Prickly Pear Margarita

The prickly pear cactus grows throughout the deserts of the southwest United States. Juice and syrup can be produced from its edible, fuchsia-coloured, pear-shaped fruit. And, or course, cocktails can be produced from the juice or syrup.

Recently, my sister-in-law celebrated a special birthday, and at my brother's request, I reproduced a cocktail she had enjoyed during a holiday in Arizona – the Prickly Pear Margarita.

The only hard part about making one is getting hold of prickly pear syrup, but an online search revealed many sources of supply. I placed an order and five days later I had my syrup and testing began.

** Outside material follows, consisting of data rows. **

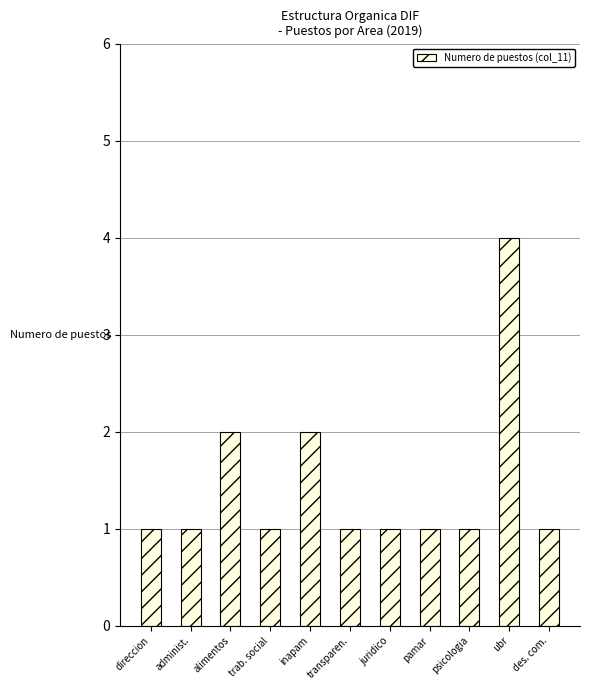

Approximately how many times larger is the value at pamar compared to transparen.?

1.0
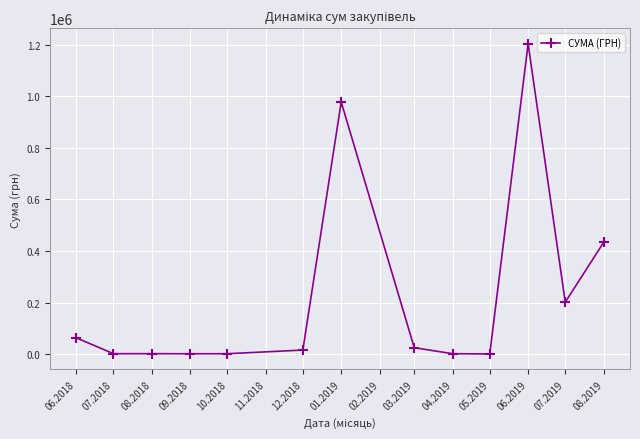

What value does the data have at 08.2018?

1359.0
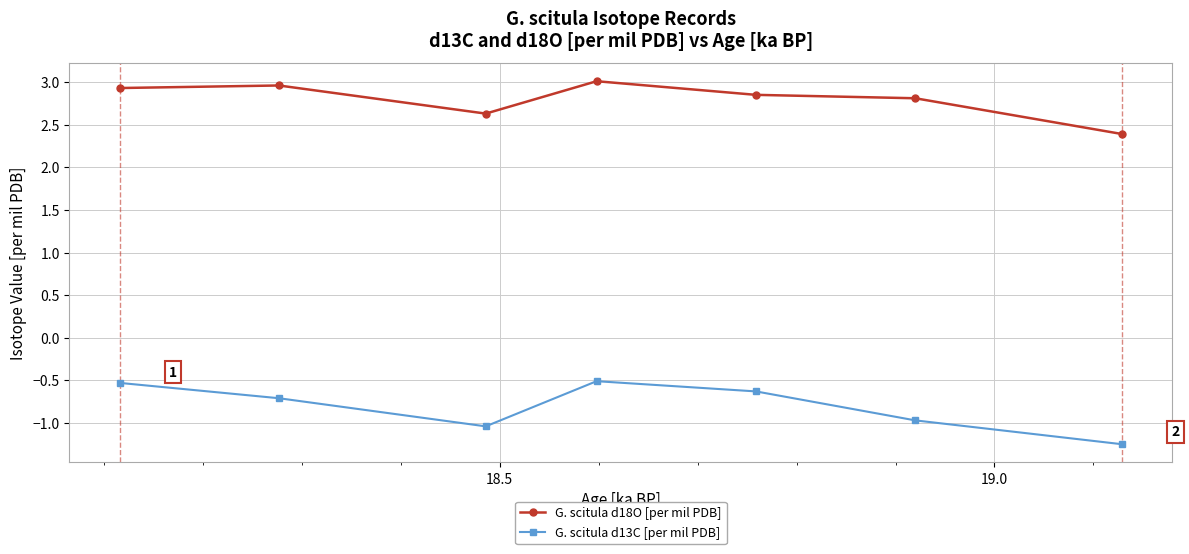

In G. scitula d13C [per mil PDB], how many points are lower than both neighbors (excluding endpoints)?

1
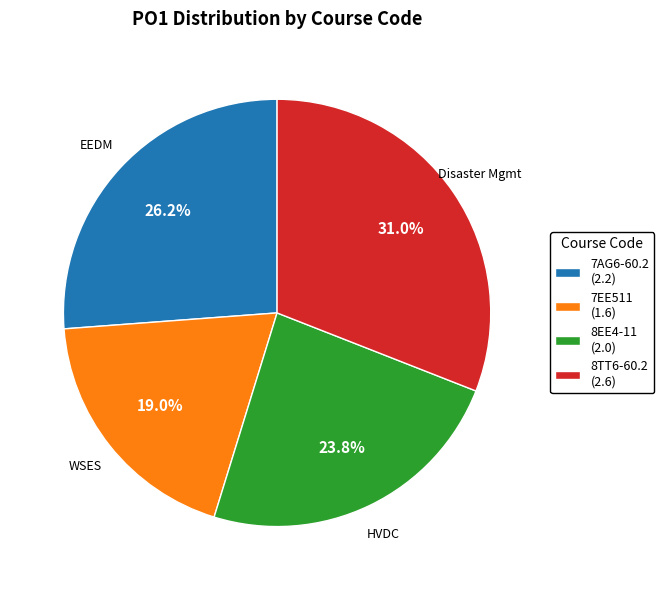

The 8EE4-11 slice represents 38% of the pie. True or false?

False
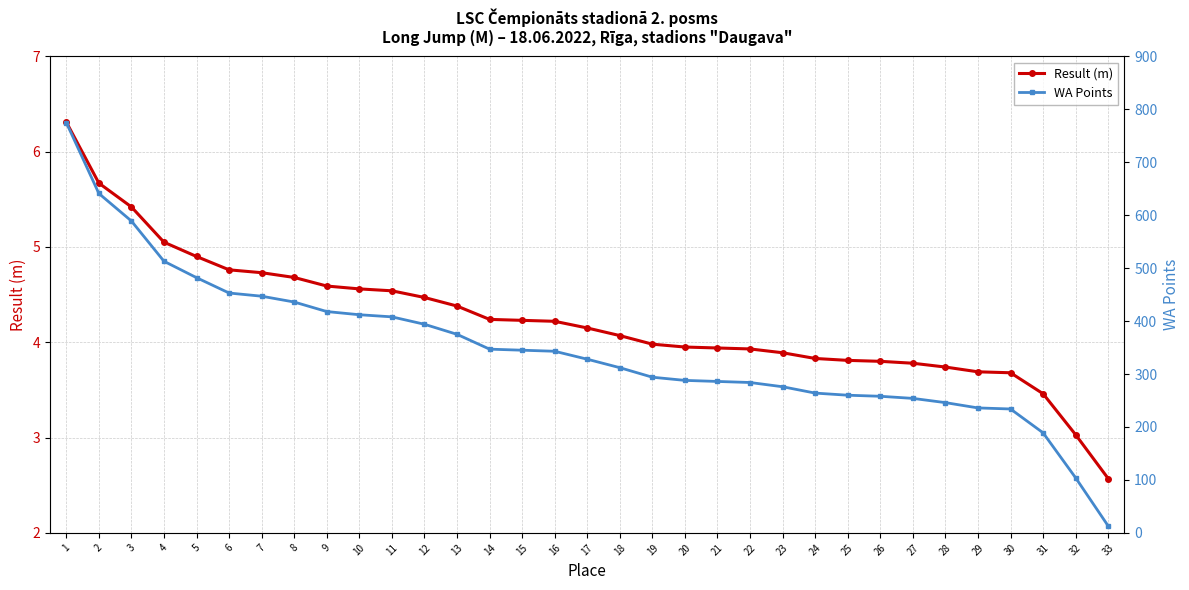

True or false: WA Points has a value of 284.0 at 22.

True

Here's the recipe I came up with: to a cocktail shaker half full of ice, add 1½ oz. of tequila, ¾ oz. lime juice, ½ oz. triple sec, and ½ oz. prickly pear syrup. Shake sharply for 30 seconds and pour into a Margarita glass. Allow a few pieces of ice to slip into the glass in order to dilute the drink, as it's quite concentrated otherwise. Or you can blend the ingredients with ½ cup of crushed ice if you like frozen Margaritas.

If you don't happen to have any prickly pear syrup handy, you could experiment with other fruit syrups – blueberry, blackberry, or pomegranate, for example. Or try using a one-inch cube of peach sorbet instead to make a Peach Margarita.

The Prickly Pear Margarita is a good example of how switching up one ingredient in a familiar cocktail recipe can produce new and interesting results. Don't be afraid to experiment: you can always drink your mistakes.